[Record set]
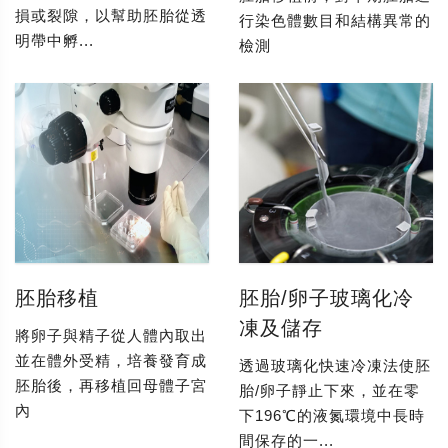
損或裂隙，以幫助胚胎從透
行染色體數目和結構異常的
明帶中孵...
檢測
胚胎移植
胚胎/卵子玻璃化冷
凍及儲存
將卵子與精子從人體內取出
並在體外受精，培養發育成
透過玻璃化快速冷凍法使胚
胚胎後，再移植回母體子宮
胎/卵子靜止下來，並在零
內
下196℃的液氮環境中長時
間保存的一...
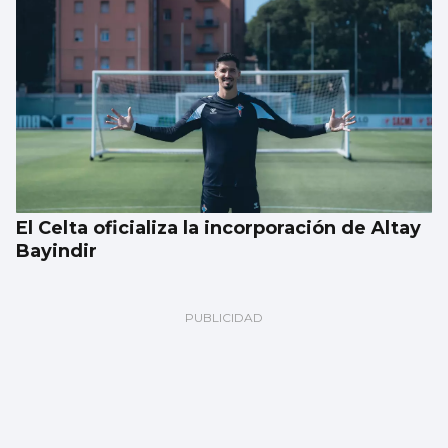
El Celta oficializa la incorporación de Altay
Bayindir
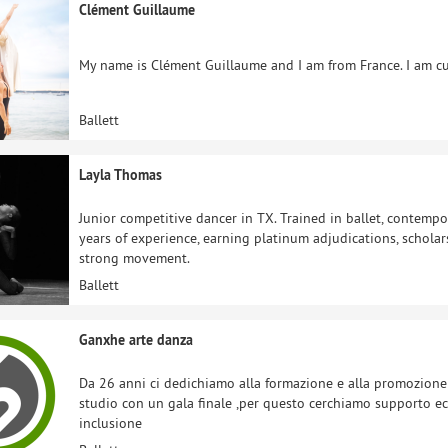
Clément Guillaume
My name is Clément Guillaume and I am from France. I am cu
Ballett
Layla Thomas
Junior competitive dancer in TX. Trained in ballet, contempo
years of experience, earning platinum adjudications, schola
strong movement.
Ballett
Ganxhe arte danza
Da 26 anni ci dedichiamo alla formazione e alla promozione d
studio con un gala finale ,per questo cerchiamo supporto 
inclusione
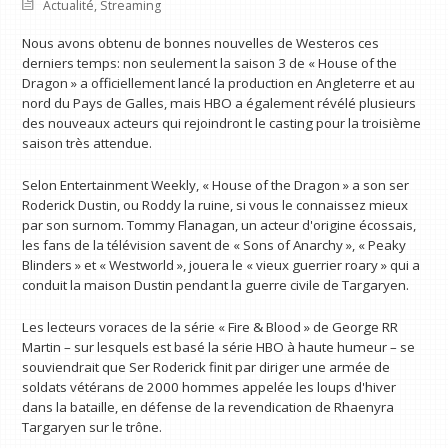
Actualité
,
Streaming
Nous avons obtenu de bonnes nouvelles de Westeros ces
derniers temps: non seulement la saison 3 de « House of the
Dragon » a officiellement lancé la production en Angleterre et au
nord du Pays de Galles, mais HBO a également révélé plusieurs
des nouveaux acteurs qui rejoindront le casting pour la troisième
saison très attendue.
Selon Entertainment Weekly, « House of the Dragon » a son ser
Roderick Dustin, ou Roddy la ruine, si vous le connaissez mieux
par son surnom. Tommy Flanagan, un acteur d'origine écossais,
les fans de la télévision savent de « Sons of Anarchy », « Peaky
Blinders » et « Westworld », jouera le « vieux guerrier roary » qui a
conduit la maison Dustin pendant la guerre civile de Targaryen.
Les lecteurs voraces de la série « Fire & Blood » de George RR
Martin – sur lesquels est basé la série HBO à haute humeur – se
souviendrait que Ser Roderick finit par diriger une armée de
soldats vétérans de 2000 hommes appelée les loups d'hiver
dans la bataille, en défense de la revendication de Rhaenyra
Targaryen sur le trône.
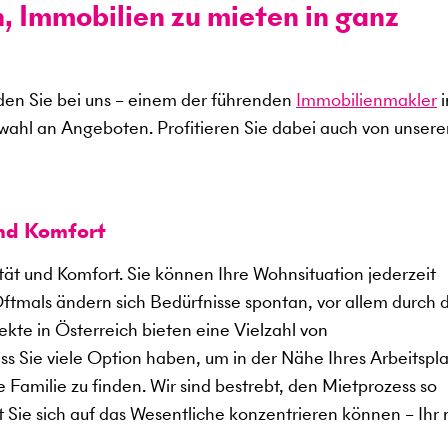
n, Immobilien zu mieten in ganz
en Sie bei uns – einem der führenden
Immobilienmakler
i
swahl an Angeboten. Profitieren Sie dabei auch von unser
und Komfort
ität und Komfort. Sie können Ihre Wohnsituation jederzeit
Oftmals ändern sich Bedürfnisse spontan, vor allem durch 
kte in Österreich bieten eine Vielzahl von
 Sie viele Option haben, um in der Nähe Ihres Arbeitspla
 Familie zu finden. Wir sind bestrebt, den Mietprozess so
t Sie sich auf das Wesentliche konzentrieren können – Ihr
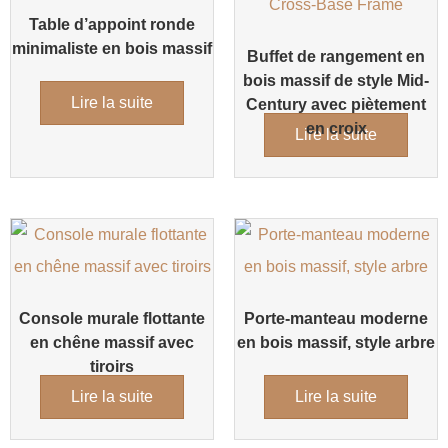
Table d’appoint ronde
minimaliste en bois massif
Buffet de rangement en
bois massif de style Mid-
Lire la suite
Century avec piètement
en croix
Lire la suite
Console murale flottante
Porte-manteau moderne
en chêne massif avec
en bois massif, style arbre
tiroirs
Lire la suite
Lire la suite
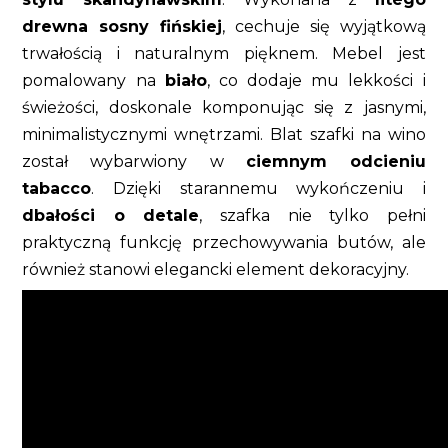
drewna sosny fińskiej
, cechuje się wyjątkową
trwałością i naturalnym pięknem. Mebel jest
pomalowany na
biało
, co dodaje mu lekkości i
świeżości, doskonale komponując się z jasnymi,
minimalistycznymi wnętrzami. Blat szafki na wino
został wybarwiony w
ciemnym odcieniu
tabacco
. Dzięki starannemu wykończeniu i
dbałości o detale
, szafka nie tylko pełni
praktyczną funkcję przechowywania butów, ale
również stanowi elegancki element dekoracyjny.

[What is required]
From the entries above, return each line with the word "sich" in it.

[Output for this task]
Oftmals ändern sich Bedürfnisse spontan, vor allem durch 
t Sie sich auf das Wesentliche konzentrieren können – Ihr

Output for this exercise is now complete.